> _Text to read_
Treaty Principles Referendum is an attempted Sovereignty by Conquest without the bloodshed

11
712

Māori did not cede sovereignty when they signed the Treaty.

There are two versions of the Treaty, the English and Māori version.

The Māori version doesn’t cede sovereignty.

Most Māori signed the Māori version.

NZ is signed up to UN Declarations that specifically state if there are two versions of a Treaty, the one in the indigenous language takes precedence.

- Sponsor Promotion -

The idea that at the time of the signing, 100 000 Māori were handing power over to 2000 pakeha settlers is so farcical only banjo twanging, cross burning rednecks believe that.

HOWEVER

Stating that Māori did not cede sovereignty doesn’t mean the Crown isn’t sovereign!

Of course the Crown is sovereign.

In two very simple ways

1 – Basic osmosis – the State has the military, police, taxation structure, judicial systems – Crown is Sovereign!

2 – In all the Treaty settlements, the signing Iwi acknowledges the sovereignty of the Crown.

The sovereignty of the Crown is not in dispute, what is in dispute is how do you govern over a people who didn’t cede sovereignty!

THAT is what the Treaty Principles are all about!

An academic and legal solution to how a Sovereign state rules over an indigenous people who didn’t cede sovereignty.

The Principles are a grey zone wriggle room where the State is obliged to work with Māoridom and where pragmatic Pakeha and pragmatic Māori found ways to work together to put flesh on the bones on the promise of the Treaty.

Don’t forget, at the time of the late 70s and early 80s when the Principles were forged, there were MANY Māori who decried the Principles, who argued they had Sovereign power over themselves and would never compromise that for mere co-governance!

But, the pragmatic took up what was offered and built upon that.

This is why ACT’s attack on the Principles is such a malicious and race baiting stunt.

ACT want to gift the angry reactionary electorate a 19th Century White Settler privilege and cement that into place.

The Treaty Principles Referendum is an attempted Sovereignty by Conquest without the bloodshed!

Removing the Principles removes the obligation of the State to work with Māori.

This isn’t race rights, this is legal rights!

The Indigenous People of our country have legal rights!

To force a $4million vanity project that has no chance of passing when so many other public services are being slashed is one thing, making it a referendum on minority rights by the majority is completely another!

It’s insult plus injury plus more insult plus more injury plus the charge for the uber drive home!

ACT are effectively re-writing the meaning of the Treaty with zero agreement from Māori with the intention to then foist this re-written meaning on to them.

What makes anyone think that Māori will agree to this???

I don’t shy away from the debate, I believe we urgently require it to highlight just how intellectually bankrupt and shallow this inane proposal is! Kiwis should feel encouraged to engage and ask questions and challenge ideas, that’s the beauty of a liberal progressive democracy, but don’t think regurgitating ZB talking points amounts to a debate.

Let’s debate, but let’s honestly appraise how terrible ACTs idea is so that we can discuss the constitutional arrangements moving forward.

Treaty’s aren’t supposed to be settled, they are supposed to be honoured!

 

Increasingly having independent opinion in a mainstream media environment which mostly echo one another has become more important than ever, so if you value having an independent voice – please donate here.

Data listing
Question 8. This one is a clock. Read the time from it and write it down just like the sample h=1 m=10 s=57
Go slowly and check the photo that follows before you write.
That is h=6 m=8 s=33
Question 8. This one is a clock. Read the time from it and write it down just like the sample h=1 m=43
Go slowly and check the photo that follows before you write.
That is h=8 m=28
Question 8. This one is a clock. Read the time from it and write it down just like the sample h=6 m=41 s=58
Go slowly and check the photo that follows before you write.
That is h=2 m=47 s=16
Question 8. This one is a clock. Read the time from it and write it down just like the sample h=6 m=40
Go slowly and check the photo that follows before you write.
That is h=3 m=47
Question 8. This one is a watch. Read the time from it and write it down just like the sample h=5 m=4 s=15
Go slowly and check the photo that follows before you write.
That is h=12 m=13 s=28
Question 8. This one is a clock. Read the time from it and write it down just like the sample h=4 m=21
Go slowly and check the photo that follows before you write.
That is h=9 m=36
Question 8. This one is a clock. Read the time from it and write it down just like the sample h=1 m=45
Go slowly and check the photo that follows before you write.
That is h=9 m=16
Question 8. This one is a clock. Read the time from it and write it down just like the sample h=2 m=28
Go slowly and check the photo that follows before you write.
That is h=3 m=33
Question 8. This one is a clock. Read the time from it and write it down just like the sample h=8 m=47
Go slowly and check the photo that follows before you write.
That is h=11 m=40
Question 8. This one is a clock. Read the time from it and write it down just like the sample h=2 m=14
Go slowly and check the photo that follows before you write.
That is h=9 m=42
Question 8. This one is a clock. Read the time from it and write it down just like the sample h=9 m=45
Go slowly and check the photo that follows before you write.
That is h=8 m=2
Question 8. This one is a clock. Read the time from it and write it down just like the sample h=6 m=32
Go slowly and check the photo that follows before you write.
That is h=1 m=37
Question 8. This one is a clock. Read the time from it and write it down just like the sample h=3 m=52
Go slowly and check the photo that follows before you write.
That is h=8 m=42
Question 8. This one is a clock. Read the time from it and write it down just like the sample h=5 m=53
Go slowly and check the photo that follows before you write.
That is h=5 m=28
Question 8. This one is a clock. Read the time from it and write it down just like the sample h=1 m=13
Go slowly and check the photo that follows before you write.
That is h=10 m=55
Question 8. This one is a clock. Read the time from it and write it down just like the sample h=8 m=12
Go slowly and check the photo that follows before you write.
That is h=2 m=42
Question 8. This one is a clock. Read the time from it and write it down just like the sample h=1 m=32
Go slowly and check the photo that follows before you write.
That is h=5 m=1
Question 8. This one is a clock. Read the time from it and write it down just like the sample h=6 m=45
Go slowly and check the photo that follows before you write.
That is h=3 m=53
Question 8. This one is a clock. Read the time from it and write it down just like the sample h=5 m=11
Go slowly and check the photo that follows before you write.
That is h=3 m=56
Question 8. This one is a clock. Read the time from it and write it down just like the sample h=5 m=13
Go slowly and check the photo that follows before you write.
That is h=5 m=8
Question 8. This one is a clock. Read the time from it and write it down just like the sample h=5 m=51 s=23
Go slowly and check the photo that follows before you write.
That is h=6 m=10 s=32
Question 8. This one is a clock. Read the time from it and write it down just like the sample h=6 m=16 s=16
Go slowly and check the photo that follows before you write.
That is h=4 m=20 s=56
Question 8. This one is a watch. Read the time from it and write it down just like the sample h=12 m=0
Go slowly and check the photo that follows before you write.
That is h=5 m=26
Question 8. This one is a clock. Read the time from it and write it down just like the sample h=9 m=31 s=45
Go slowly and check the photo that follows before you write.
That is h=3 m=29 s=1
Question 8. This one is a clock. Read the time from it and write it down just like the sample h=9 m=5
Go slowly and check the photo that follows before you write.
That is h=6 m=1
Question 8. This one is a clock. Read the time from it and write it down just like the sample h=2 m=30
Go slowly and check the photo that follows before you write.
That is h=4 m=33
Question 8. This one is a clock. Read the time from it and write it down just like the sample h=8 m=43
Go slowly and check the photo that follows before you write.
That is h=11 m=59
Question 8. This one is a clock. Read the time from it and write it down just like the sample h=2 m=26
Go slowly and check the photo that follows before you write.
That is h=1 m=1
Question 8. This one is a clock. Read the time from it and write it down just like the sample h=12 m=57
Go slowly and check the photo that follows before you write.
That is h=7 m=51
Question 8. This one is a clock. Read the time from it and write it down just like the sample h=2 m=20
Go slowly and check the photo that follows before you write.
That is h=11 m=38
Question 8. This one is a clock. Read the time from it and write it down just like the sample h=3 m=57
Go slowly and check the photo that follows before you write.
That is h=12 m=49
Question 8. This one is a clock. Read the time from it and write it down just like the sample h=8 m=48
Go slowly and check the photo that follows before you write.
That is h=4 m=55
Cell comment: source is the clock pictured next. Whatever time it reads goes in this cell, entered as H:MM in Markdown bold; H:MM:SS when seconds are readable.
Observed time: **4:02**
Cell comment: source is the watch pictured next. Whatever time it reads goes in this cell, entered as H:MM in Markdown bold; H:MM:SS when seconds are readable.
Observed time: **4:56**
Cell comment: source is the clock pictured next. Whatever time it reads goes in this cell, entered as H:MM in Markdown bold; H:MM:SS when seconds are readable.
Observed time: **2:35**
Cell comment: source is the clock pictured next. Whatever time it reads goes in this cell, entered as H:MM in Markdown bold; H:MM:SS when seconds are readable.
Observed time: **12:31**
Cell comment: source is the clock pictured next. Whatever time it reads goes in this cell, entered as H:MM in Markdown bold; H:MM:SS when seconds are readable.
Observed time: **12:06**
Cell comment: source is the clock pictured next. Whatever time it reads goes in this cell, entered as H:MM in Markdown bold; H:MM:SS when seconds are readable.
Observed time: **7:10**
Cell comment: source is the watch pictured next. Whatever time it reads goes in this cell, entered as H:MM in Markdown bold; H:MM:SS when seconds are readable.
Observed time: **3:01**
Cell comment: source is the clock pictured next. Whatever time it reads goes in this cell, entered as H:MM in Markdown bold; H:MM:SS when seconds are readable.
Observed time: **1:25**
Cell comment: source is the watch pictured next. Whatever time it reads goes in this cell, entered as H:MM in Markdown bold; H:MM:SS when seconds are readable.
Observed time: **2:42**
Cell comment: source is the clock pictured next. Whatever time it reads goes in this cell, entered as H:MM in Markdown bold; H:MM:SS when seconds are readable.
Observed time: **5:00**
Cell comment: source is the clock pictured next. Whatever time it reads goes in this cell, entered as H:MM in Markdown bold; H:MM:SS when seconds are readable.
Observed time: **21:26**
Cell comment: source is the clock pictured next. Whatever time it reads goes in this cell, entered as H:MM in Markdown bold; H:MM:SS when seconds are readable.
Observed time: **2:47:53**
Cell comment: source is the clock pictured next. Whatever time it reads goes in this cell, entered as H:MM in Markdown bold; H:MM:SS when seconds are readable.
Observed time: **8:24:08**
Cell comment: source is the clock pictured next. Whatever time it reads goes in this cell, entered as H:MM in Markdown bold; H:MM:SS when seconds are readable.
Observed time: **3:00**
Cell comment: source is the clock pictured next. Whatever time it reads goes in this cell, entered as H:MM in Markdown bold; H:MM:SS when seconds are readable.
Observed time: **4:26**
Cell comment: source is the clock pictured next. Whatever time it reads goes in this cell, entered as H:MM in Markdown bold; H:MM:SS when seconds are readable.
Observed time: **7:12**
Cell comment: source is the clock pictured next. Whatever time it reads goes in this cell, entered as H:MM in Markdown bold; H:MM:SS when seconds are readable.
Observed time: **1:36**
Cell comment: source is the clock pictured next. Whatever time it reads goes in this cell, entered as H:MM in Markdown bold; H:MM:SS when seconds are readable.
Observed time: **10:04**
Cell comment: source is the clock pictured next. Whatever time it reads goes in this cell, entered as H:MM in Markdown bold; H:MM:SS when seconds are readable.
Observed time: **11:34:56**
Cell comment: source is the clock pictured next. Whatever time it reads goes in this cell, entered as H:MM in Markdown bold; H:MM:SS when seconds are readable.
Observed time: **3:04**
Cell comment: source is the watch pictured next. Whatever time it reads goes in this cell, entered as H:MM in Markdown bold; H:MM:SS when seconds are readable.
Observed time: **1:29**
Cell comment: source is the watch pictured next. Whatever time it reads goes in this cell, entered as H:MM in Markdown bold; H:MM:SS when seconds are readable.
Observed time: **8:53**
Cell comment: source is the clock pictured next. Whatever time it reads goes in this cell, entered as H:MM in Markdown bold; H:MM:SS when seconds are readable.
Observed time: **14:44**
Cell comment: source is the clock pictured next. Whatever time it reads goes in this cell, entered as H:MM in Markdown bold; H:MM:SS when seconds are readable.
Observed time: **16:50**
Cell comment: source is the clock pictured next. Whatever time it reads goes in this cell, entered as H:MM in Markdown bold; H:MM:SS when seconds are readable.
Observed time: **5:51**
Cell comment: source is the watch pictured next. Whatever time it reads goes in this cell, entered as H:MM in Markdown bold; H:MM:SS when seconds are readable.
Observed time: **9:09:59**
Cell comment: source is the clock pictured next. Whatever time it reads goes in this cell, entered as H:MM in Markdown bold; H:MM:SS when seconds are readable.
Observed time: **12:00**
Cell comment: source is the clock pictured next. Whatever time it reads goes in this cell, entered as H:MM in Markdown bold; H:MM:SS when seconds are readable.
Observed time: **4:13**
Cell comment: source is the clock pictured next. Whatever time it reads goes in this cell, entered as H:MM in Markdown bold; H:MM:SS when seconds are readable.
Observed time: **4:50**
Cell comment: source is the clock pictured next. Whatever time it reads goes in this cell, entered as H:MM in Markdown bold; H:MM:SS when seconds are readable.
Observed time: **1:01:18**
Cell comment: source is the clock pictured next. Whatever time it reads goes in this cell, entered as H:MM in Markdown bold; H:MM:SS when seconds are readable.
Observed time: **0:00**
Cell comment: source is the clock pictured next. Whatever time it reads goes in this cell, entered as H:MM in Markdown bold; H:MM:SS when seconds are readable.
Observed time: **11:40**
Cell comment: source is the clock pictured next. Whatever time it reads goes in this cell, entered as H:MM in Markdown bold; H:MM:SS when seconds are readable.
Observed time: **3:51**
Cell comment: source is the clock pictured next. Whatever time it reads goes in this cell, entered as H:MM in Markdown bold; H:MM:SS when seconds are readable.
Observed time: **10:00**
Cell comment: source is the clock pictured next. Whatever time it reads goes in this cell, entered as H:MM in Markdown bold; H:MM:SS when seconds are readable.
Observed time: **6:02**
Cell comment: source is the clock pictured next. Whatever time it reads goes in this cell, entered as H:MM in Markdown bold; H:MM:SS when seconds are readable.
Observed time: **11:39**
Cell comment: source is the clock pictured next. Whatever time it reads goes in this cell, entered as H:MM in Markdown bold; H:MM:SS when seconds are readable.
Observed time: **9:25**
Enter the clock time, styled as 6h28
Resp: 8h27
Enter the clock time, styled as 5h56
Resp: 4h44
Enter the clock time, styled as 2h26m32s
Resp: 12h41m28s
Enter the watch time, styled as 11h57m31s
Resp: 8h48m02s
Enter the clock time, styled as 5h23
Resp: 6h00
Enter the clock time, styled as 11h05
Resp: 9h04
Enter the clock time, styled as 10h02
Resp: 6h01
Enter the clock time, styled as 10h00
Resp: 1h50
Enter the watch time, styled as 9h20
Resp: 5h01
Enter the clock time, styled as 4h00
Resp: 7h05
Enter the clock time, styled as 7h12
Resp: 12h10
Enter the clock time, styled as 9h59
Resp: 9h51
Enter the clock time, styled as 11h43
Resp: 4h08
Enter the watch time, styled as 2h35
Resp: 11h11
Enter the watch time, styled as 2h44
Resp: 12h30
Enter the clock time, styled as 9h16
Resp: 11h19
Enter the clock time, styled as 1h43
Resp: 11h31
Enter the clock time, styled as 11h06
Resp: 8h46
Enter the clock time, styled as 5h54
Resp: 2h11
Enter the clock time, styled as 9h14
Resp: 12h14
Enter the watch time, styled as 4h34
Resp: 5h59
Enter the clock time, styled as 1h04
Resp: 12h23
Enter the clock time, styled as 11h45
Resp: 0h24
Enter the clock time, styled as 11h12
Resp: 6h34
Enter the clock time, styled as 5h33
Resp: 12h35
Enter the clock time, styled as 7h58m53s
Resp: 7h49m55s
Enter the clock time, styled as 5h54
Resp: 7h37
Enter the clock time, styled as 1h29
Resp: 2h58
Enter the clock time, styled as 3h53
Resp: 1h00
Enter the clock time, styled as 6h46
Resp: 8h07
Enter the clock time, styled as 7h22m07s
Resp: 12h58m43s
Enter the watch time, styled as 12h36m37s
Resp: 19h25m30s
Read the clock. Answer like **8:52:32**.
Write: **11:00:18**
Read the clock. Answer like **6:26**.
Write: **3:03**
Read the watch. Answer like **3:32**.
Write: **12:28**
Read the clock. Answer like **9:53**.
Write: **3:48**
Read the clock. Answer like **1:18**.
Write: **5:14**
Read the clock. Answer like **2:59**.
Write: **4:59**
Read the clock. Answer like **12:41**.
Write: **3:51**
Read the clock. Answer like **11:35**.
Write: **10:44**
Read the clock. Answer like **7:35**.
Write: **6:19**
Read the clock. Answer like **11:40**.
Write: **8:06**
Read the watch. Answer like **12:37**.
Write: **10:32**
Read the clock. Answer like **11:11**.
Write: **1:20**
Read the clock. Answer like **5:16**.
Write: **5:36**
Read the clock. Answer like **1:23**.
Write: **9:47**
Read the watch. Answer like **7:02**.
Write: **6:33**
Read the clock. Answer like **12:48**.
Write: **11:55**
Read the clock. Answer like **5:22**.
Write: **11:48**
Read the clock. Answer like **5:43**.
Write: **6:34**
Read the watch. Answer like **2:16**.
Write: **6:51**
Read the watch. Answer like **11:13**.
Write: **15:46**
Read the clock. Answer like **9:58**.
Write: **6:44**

> _The tasks_
A – According to the Treaty Principles piece, what does the State have that makes the Crown sovereign through "Basic osmosis"? List each one.
B – Decide whether each statement agrees with the Treaty Principles piece, answering yes or no and quoting the words that settle it: (i) Most Māori signed the English version of the Treaty. (ii) The Principles were forged in the late 70s and early 80s. (iii) The referendum is described as a $4million vanity project.
C – Update the part of the Treaty Principles piece that opens with the words containing "This is why" and closes with "work with Māori.", putting "cynical" in place of "malicious".
The listing has no connection to the Treaty Principles piece.

> _Exercise responses_
A –
- the military
- police
- taxation structure
- judicial systems

B –
(i) No: "Most Māori signed the Māori version."
(ii) Yes: "at the time of the late 70s and early 80s when the Principles were forged"
(iii) Yes: "To force a $4million vanity project"

C –
This is why ACT’s attack on the Principles is such a cynical and race baiting stunt.

ACT want to gift the angry reactionary electorate a 19th Century White Settler privilege and cement that into place.

The Treaty Principles Referendum is an attempted Sovereignty by Conquest without the bloodshed!

Removing the Principles removes the obligation of the State to work with Māori.